My parents are not rich nor are they poor. We lived a comfortable life, never feeling the need for a luxury lifestyle yet never left wanting either. My mom always called us middle class, but I knew we were better off than she made us out to be. My mom drove a big sedan to tote around me and my three brothers and we lived in a house just big enough for the six of us. As a kid I always assumed they would pay for my school outright. My dad had a successful business of his own and my mom never worked out of need but out of want. Later on, I knew I would have to take on most of that responsibility, which I didn’t mind. As the oldest child I enjoyed being independent and took pride in the fact. I applied for a credit card when I was eighteen and quickly learned how to build good credit. What I didn’t learn however, is the crushing weight that can be student debt.
Since my time at my university, I have amassed over $100,000 in debt. What’s even worse, I didn’t realize how much that really was until very recently. It’s difficult to even think about the payments I will have to make in the future without having an anxiety attack. It’s impossible to blame anyone but myself, but I still try. I blame the government for high student loan interest rates. I blame my school for not having a more affordable degree plan. I blame my parents for not having enough money to help me and the unrealistic expectations born from watching Disney movies. But at the end of the day, I ultimately blame myself. For believing I somehow deserved an education that I could never afford. For believing I was too good for a public school. And for believing that student debt wasn’t something to be afraid of. And because of my nativity and spoiled mentality, I am now terrified of what happens after graduation.
The weirdest part of all is that when people ask what my biggest regret is, I never say my choice in universities. And though the thought always crosses my mind I quickly recover and reply with a story about an embarrassing boyfriend or hairstyle from middle school. While my debt may keep me awake at night and give me panic attacks during the day, I can never say I regret my decision or if I would even change anything after looking back. The rational side of me attributes it to justification. Debt in all forms is followed with a negative connotation of failure or dependency. Being in debt means I am chained forever to my decision. So in the fear that if I admit my regret I will crumble into a million pieces, and a debt collector will gather my jagged edges in a glass jar as payment, I save myself instead. But the irrational side calls it fate. I was meant to go to that school. The network I have made and the things I have learned were all meant to happen and will someday pay off, monetarily or not. I can’t let me decisions haunt me, so I accept that they were the right ones at the time.

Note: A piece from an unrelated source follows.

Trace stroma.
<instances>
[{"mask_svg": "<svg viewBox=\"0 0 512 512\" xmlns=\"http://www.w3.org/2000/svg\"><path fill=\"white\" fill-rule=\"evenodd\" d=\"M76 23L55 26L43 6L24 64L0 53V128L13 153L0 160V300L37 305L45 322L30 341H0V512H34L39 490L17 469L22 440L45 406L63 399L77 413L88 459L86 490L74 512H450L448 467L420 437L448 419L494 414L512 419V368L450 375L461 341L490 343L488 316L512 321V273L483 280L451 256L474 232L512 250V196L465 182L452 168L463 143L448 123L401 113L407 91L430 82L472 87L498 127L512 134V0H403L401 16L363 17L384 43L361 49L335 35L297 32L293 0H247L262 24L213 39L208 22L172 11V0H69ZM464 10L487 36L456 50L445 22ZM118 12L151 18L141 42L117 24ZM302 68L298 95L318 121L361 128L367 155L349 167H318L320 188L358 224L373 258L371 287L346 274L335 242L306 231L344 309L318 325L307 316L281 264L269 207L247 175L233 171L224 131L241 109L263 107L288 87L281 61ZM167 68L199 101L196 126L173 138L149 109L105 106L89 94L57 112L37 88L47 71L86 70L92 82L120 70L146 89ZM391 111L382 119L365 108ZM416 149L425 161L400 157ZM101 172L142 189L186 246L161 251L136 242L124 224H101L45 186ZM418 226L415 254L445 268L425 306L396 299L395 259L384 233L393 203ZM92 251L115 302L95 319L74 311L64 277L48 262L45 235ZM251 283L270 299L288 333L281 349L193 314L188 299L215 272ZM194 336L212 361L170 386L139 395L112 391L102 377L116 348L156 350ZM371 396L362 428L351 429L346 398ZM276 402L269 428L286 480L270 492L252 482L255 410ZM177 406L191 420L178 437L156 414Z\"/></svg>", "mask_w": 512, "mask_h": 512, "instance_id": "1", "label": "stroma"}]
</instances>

Now in my senior year with graduation just off the horizon I am keeping busy with three part-time jobs, preparing for the collectors to start calling. In this time I have learned the real value of a dollar and how to make one stretch. My budget may be tight but I admit that with a sense of pride. I love my school and who I’ve become in my time there. If my debt has done anything it’s made me a better, albeit anxious, person. I hope my story will help someone considering the cost of student debt. My advice is to make sure you can somehow justify the expense, whether it’s rational or not. Pick a beautiful campus, make a lot of friends, and get your name out there. Whatever you do, don’t let your debt be in vain. Otherwise, you’re looking at one very expensive regret.